_PROBLEM_: From the first line to the last, print the data exactly.

Stored data entries:
+++++
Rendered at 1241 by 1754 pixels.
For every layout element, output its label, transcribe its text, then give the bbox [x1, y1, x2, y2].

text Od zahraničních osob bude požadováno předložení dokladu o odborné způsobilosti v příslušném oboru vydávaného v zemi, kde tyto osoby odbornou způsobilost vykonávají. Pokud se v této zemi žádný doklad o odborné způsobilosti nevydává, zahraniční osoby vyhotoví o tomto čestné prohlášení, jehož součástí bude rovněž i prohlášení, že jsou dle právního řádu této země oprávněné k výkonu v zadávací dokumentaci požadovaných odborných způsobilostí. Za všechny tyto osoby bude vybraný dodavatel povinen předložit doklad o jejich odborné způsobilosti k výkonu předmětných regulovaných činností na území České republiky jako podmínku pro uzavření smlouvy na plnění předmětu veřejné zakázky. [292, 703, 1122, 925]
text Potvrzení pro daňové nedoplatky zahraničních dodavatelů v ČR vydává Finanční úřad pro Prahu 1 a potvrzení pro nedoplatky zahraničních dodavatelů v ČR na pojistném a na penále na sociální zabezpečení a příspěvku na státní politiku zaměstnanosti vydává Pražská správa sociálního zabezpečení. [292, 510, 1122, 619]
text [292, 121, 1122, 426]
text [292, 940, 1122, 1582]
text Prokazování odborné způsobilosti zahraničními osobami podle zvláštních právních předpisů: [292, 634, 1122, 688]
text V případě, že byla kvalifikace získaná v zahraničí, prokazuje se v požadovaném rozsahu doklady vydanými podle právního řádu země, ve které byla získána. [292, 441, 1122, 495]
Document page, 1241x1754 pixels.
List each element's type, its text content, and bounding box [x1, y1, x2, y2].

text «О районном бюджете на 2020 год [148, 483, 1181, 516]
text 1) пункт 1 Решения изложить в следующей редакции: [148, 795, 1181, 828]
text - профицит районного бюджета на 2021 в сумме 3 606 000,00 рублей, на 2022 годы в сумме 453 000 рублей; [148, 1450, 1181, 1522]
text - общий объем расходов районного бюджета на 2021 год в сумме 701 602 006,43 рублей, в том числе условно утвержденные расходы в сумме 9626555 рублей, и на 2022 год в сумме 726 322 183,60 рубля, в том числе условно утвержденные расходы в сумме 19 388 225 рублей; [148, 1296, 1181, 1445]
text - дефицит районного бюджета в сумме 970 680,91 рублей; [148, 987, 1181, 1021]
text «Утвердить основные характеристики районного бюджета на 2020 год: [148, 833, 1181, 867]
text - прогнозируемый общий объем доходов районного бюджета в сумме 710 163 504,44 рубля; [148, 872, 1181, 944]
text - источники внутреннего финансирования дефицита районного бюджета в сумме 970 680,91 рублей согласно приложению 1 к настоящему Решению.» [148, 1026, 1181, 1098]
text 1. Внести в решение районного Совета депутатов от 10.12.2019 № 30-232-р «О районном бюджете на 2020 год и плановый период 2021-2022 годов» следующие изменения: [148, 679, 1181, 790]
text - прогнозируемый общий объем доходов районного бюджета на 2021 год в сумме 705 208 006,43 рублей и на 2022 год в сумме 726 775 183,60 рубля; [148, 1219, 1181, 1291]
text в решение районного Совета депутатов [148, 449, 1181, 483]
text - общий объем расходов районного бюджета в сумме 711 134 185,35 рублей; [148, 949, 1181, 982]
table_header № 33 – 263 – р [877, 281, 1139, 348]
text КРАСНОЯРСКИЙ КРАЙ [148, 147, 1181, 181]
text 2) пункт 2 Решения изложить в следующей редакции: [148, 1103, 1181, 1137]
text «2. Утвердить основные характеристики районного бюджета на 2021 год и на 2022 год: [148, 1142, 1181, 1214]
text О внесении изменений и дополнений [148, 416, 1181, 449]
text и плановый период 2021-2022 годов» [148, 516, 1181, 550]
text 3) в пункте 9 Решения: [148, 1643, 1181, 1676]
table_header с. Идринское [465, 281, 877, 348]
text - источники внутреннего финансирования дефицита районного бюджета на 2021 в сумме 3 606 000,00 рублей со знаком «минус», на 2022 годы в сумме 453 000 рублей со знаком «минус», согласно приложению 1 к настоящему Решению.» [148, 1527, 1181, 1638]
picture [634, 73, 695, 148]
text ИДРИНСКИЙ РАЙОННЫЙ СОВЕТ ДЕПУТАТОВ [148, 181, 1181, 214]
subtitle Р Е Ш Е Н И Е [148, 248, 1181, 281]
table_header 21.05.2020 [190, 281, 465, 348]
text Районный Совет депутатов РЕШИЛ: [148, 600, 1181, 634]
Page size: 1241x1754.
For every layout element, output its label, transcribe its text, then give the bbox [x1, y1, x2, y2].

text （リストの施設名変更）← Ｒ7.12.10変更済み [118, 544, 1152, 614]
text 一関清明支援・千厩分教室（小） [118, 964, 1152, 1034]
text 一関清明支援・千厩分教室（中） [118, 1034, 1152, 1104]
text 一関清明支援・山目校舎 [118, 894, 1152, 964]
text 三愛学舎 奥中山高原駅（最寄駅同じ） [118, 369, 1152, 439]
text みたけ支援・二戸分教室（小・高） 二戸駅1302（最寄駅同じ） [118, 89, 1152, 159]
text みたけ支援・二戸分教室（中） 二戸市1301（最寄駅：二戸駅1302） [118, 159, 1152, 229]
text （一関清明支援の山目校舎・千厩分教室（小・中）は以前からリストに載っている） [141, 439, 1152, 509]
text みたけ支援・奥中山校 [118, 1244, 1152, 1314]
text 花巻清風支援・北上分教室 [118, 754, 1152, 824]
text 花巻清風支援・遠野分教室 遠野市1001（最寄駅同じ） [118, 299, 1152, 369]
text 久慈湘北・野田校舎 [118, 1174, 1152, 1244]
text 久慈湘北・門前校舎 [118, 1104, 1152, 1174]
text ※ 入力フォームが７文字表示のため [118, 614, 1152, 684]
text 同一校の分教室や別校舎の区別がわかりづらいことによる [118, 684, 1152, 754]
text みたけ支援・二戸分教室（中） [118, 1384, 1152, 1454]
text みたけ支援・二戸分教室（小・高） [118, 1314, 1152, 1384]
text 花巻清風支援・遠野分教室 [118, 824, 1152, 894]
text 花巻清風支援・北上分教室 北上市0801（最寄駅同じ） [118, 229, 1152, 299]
+++++
_ANSWER SECTION_:
Rendered at 1241 by 1754 pixels.
For every layout element, output its label, transcribe its text, then give the bbox [x1, y1, x2, y2].

text Od zahraničních osob bude požadováno předložení dokladu o odborné způsobilosti v příslušném oboru vydávaného v zemi, kde tyto osoby odbornou způsobilost vykonávají. Pokud se v této zemi žádný doklad o odborné způsobilosti nevydává, zahraniční osoby vyhotoví o tomto čestné prohlášení, jehož součástí bude rovněž i prohlášení, že jsou dle právního řádu této země oprávněné k výkonu v zadávací dokumentaci požadovaných odborných způsobilostí. Za všechny tyto osoby bude vybraný dodavatel povinen předložit doklad o jejich odborné způsobilosti k výkonu předmětných regulovaných činností na území České republiky jako podmínku pro uzavření smlouvy na plnění předmětu veřejné zakázky. [292, 703, 1122, 925]
text Potvrzení pro daňové nedoplatky zahraničních dodavatelů v ČR vydává Finanční úřad pro Prahu 1 a potvrzení pro nedoplatky zahraničních dodavatelů v ČR na pojistném a na penále na sociální zabezpečení a příspěvku na státní politiku zaměstnanosti vydává Pražská správa sociálního zabezpečení. [292, 510, 1122, 619]
text [292, 121, 1122, 426]
text [292, 940, 1122, 1582]
text Prokazování odborné způsobilosti zahraničními osobami podle zvláštních právních předpisů: [292, 634, 1122, 688]
text V případě, že byla kvalifikace získaná v zahraničí, prokazuje se v požadovaném rozsahu doklady vydanými podle právního řádu země, ve které byla získána. [292, 441, 1122, 495]
Document page, 1241x1754 pixels.
List each element's type, its text content, and bounding box [x1, y1, x2, y2].

text «О районном бюджете на 2020 год [148, 483, 1181, 516]
text 1) пункт 1 Решения изложить в следующей редакции: [148, 795, 1181, 828]
text - профицит районного бюджета на 2021 в сумме 3 606 000,00 рублей, на 2022 годы в сумме 453 000 рублей; [148, 1450, 1181, 1522]
text - общий объем расходов районного бюджета на 2021 год в сумме 701 602 006,43 рублей, в том числе условно утвержденные расходы в сумме 9626555 рублей, и на 2022 год в сумме 726 322 183,60 рубля, в том числе условно утвержденные расходы в сумме 19 388 225 рублей; [148, 1296, 1181, 1445]
text - дефицит районного бюджета в сумме 970 680,91 рублей; [148, 987, 1181, 1021]
text «Утвердить основные характеристики районного бюджета на 2020 год: [148, 833, 1181, 867]
text - прогнозируемый общий объем доходов районного бюджета в сумме 710 163 504,44 рубля; [148, 872, 1181, 944]
text - источники внутреннего финансирования дефицита районного бюджета в сумме 970 680,91 рублей согласно приложению 1 к настоящему Решению.» [148, 1026, 1181, 1098]
text 1. Внести в решение районного Совета депутатов от 10.12.2019 № 30-232-р «О районном бюджете на 2020 год и плановый период 2021-2022 годов» следующие изменения: [148, 679, 1181, 790]
text - прогнозируемый общий объем доходов районного бюджета на 2021 год в сумме 705 208 006,43 рублей и на 2022 год в сумме 726 775 183,60 рубля; [148, 1219, 1181, 1291]
text в решение районного Совета депутатов [148, 449, 1181, 483]
text - общий объем расходов районного бюджета в сумме 711 134 185,35 рублей; [148, 949, 1181, 982]
table_header № 33 – 263 – р [877, 281, 1139, 348]
text КРАСНОЯРСКИЙ КРАЙ [148, 147, 1181, 181]
text 2) пункт 2 Решения изложить в следующей редакции: [148, 1103, 1181, 1137]
text «2. Утвердить основные характеристики районного бюджета на 2021 год и на 2022 год: [148, 1142, 1181, 1214]
text О внесении изменений и дополнений [148, 416, 1181, 449]
text и плановый период 2021-2022 годов» [148, 516, 1181, 550]
text 3) в пункте 9 Решения: [148, 1643, 1181, 1676]
table_header с. Идринское [465, 281, 877, 348]
text - источники внутреннего финансирования дефицита районного бюджета на 2021 в сумме 3 606 000,00 рублей со знаком «минус», на 2022 годы в сумме 453 000 рублей со знаком «минус», согласно приложению 1 к настоящему Решению.» [148, 1527, 1181, 1638]
picture [634, 73, 695, 148]
text ИДРИНСКИЙ РАЙОННЫЙ СОВЕТ ДЕПУТАТОВ [148, 181, 1181, 214]
subtitle Р Е Ш Е Н И Е [148, 248, 1181, 281]
table_header 21.05.2020 [190, 281, 465, 348]
text Районный Совет депутатов РЕШИЛ: [148, 600, 1181, 634]
Page size: 1241x1754.
For every layout element, output its label, transcribe its text, then give the bbox [x1, y1, x2, y2].

text （リストの施設名変更）← Ｒ7.12.10変更済み [118, 544, 1152, 614]
text 一関清明支援・千厩分教室（小） [118, 964, 1152, 1034]
text 一関清明支援・千厩分教室（中） [118, 1034, 1152, 1104]
text 一関清明支援・山目校舎 [118, 894, 1152, 964]
text 三愛学舎 奥中山高原駅（最寄駅同じ） [118, 369, 1152, 439]
text みたけ支援・二戸分教室（小・高） 二戸駅1302（最寄駅同じ） [118, 89, 1152, 159]
text みたけ支援・二戸分教室（中） 二戸市1301（最寄駅：二戸駅1302） [118, 159, 1152, 229]
text （一関清明支援の山目校舎・千厩分教室（小・中）は以前からリストに載っている） [141, 439, 1152, 509]
text みたけ支援・奥中山校 [118, 1244, 1152, 1314]
text 花巻清風支援・北上分教室 [118, 754, 1152, 824]
text 花巻清風支援・遠野分教室 遠野市1001（最寄駅同じ） [118, 299, 1152, 369]
text 久慈湘北・野田校舎 [118, 1174, 1152, 1244]
text 久慈湘北・門前校舎 [118, 1104, 1152, 1174]
text ※ 入力フォームが７文字表示のため [118, 614, 1152, 684]
text 同一校の分教室や別校舎の区別がわかりづらいことによる [118, 684, 1152, 754]
text みたけ支援・二戸分教室（中） [118, 1384, 1152, 1454]
text みたけ支援・二戸分教室（小・高） [118, 1314, 1152, 1384]
text 花巻清風支援・遠野分教室 [118, 824, 1152, 894]
text 花巻清風支援・北上分教室 北上市0801（最寄駅同じ） [118, 229, 1152, 299]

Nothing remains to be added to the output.